32nd Avenue Books: Do you feel that Nestlé’s involvement in Maine was essentially one-sided, benefiting only Nestlé, or did Maine benefit as well?
Kerri: Nestle, like any big corporation, is largely concerned with their bottom line. Nestle has not been welcome in many communities...Why? Many opponents to Nestle see water as a right—as critical as air—not something to be sold or auctioned away. Some opponents just don’t want trucks rumbling through their towns or chewing up their roads. Environmental activists see Nestle’s activities as nearsighted or motivated by greed because the amounts they extract from the ground are beyond what’s ever been extracted before.
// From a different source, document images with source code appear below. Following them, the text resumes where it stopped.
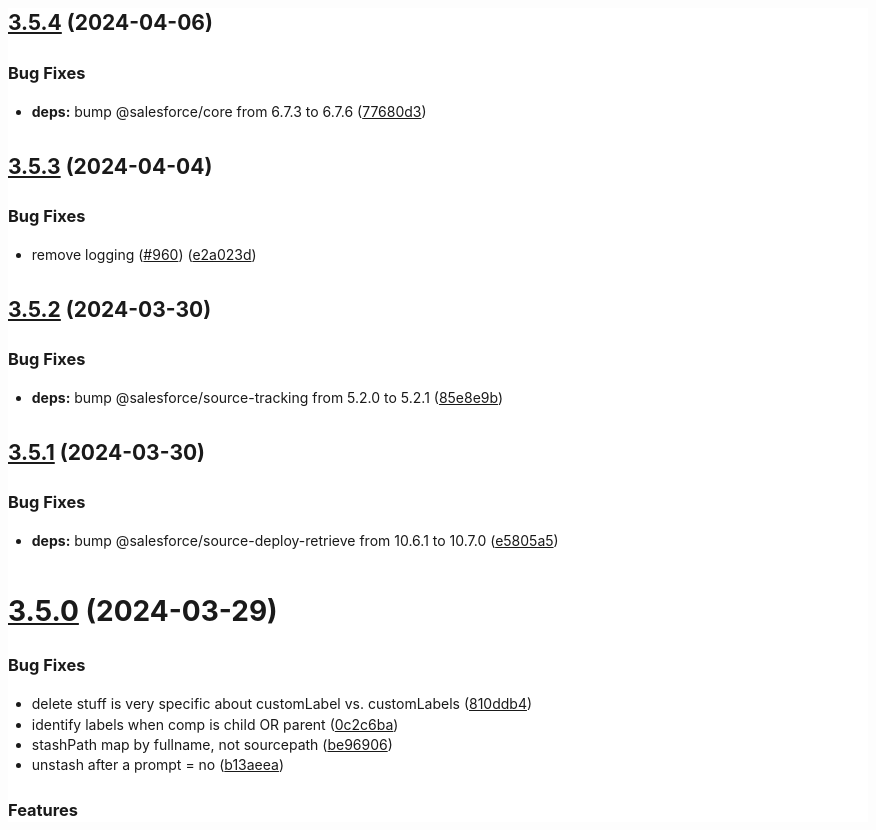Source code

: ## [3.5.4](https://github.com/salesforcecli/plugin-deploy-retrieve/compare/3.5.3...3.5.4) (2024-04-06)

### Bug Fixes

- **deps:** bump @salesforce/core from 6.7.3 to 6.7.6 ([77680d3](https://github.com/salesforcecli/plugin-deploy-retrieve/commit/77680d301f4acdac0f50049d295a7bdb30096c2b))

## [3.5.3](https://github.com/salesforcecli/plugin-deploy-retrieve/compare/3.5.2...3.5.3) (2024-04-04)

### Bug Fixes

- remove logging ([#960](https://github.com/salesforcecli/plugin-deploy-retrieve/issues/960)) ([e2a023d](https://github.com/salesforcecli/plugin-deploy-retrieve/commit/e2a023d2adb082fdd6fd041996d1754c14c8de02))

## [3.5.2](https://github.com/salesforcecli/plugin-deploy-retrieve/compare/3.5.1...3.5.2) (2024-03-30)

### Bug Fixes

- **deps:** bump @salesforce/source-tracking from 5.2.0 to 5.2.1 ([85e8e9b](https://github.com/salesforcecli/plugin-deploy-retrieve/commit/85e8e9b013a36dd21fcf58bd0a9c5fb1708f171e))

## [3.5.1](https://github.com/salesforcecli/plugin-deploy-retrieve/compare/3.5.0...3.5.1) (2024-03-30)

### Bug Fixes

- **deps:** bump @salesforce/source-deploy-retrieve from 10.6.1 to 10.7.0 ([e5805a5](https://github.com/salesforcecli/plugin-deploy-retrieve/commit/e5805a527d8d71c301554d7969494f5ba3f60f33))

# [3.5.0](https://github.com/salesforcecli/plugin-deploy-retrieve/compare/3.4.0...3.5.0) (2024-03-29)

### Bug Fixes

- delete stuff is very specific about customLabel vs. customLabels ([810ddb4](https://github.com/salesforcecli/plugin-deploy-retrieve/commit/810ddb4090dea132cf31b087a7f5a3b8b2e8bd52))
- identify labels when comp is child OR parent ([0c2c6ba](https://github.com/salesforcecli/plugin-deploy-retrieve/commit/0c2c6ba13d531dfc176f9d4ac65dfae3cec1ce60))
- stashPath map by fullname, not sourcepath ([be96906](https://github.com/salesforcecli/plugin-deploy-retrieve/commit/be96906cd8538fb2d961143761c59908b42ea5b6))
- unstash after a prompt = no ([b13aeea](https://github.com/salesforcecli/plugin-deploy-retrieve/commit/b13aeea7ea0096a763fcc22fa7a17fbd9b858080))

### Features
Others have complained about Nestle's child labor abuses and trafficking, and yet others complained of their environmental violations and greenwashing. Nestle has been boycotted around the world for its marketing of baby milk formulas. They have also been sued for fraud.
In Osceola Township Michigan, the community worried the large scale water extraction would ruin the environment. In Northern California the same concern. Residents of a First Nations community near Toronto who lacked a dependable and safe water supply, watched helplessly as Nestle extracted millions of gallons of water from treaty lands. The story is repeated again and again and again. People in the towns of Hollis and Fryeburg, Maine have been trying to oust Nestle since the early 2000s. But as I write in Mill Town, they are as hard to boot out as a sloppy guest who drinks all your beer.
While I do see the need for bottled water in emergency situations, I don't see any benefit to such large scale water extraction.